IL GOM – Gruppo Operativo Mobile della Polizia Penitenziaria

Dopo le stragi di Capaci e via D’Amelio, dove persero la vita il giudice Falcone e Borsellino ed i loro uomini di scorta, la risposta dello Stato non si fece attendere. Infatti, con l’art. 19 del D.L. n. 306/92, convertito dalla legge n. 356/92, il Legislatore volle impedire che i cosiddetti “uomini d’onore” potessero ricreare nel carcere la loro subdola gerarchia che consentiva di affermare la loro supremazia criminale nel luogo di detenzione, consentendo di continuare ad impartire ordini ai sodali dell’organizzazione mafiosa che capeggiavano, mediante l’esercizio artificioso dei diritti che gli erano riconosciuti dall’Ordinamento Penitenziario. In attuazione del provvedimento Legislativo, il Direttore Generale dell’Amministrazione Penitenziaria, emanò l’ordine di servizio n. 610, del 6 luglio 1993 con cui istituiva un’apposita sezione all’interno della Segreteria Generale, deputata al coordinamento delle attività operative di Polizia Penitenziaria; denominata “Servizio Coordinamento Operativo Polizia Penitenziaria (S.C.O.P.P.)”. L’anzidetta struttura era alle dirette dipendenze dell’allora Colonnello del disciolto Corpo degli Agenti di Custodia Enrico Ragosa ed era costituita da personale appartenente ai vari ruoli della Polizia Penitenziaria e di Ufficiali del disciolto Corpo.

 

Il citato Servizio di Coordinamento Operativo, agiva sia a livello centrale che a livello periferico, svolgendo:

  • gestione vigilanza e sicurezza della popolazione detenuta, nell’ambito di procedimenti penali di particolare delicatezza;
  • coordinamento e collegamento tra Autorità Giudiziarie e Amministrative, centrali e periferiche, in delicati procedimenti, in corso di svolgimento;
  • perquisizioni straordinarie negli Istituti penitenziari; riorganizzazione di strutture detentive;
  • specifiche deleghe di indagini conferite dall’Autorità Giudiziaria; individuazione delle caratteristiche di apposite strutture riservate per la contenzione dei collaboratori di giustizia, su incarico delle Autorità Giudiziarie, della Direzione generale Affari Penali del Dipartimento.
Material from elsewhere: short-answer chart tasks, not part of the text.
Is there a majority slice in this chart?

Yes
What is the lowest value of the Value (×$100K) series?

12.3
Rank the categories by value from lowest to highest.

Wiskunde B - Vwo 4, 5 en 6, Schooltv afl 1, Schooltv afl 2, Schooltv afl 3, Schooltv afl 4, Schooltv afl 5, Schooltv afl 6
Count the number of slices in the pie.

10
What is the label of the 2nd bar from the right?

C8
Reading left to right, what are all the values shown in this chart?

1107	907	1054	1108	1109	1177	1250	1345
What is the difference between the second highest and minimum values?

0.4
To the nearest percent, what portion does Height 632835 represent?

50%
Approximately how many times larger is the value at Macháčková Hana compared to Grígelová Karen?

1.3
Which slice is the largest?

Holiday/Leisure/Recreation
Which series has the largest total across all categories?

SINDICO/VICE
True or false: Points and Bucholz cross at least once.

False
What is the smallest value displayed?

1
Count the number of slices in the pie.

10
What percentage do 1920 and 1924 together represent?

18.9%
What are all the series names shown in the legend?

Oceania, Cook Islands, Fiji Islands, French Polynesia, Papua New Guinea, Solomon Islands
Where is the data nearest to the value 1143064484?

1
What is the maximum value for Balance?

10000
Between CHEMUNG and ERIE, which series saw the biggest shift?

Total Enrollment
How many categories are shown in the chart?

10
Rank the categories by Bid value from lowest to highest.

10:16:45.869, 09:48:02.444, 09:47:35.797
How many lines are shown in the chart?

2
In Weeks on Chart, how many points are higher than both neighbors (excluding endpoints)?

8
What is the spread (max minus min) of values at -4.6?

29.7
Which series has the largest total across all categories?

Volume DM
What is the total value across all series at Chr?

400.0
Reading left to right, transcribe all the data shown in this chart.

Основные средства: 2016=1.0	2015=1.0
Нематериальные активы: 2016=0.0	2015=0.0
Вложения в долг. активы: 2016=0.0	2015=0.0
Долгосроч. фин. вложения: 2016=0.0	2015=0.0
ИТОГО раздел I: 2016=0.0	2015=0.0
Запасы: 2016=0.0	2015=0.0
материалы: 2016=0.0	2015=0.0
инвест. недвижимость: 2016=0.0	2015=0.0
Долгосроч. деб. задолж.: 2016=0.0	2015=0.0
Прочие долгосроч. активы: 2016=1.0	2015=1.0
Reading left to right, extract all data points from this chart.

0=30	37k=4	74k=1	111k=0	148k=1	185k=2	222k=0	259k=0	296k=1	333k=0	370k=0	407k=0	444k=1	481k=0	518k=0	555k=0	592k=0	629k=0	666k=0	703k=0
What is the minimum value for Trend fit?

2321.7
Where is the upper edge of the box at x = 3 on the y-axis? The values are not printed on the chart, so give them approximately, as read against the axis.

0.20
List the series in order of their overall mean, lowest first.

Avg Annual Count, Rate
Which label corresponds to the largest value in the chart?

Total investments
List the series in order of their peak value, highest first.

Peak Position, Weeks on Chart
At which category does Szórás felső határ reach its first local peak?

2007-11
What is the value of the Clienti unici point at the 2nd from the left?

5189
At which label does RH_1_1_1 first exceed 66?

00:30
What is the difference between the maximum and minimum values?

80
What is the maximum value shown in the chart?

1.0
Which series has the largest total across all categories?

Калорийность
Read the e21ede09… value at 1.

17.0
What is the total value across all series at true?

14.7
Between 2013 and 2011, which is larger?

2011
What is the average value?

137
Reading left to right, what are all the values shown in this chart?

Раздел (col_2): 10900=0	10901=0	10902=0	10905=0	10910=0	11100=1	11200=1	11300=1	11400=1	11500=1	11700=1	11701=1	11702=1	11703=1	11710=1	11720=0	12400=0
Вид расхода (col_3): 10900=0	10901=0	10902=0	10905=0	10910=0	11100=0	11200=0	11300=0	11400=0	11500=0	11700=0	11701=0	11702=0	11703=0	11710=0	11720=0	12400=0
Con la rigorosa applicazione del regime detentivo, da norma dell’epoca, si produsse, come effetto consequenziale, l’abolizione della gran parte dei privilegi di cui i capi mafiosi illegittimamente godevano, facendo uso della forza intimidatrice espressa dall’organizzazione criminale a cui appartenevano, ed una rilevante riduzione delle comunicazioni delittuose che, i predetti detenuti, riuscivano a divulgare all’esterno del carcere. L’evoluzione normativa ha perfezionato gli strumenti giuridici messi a disposizione della Polizia Penitenziaria per contrastare il fenomeno mafioso, consentendole il raggiungimento di numerosi successi investigativi che, per strategia e opportunità, non vengono pubblicizzati.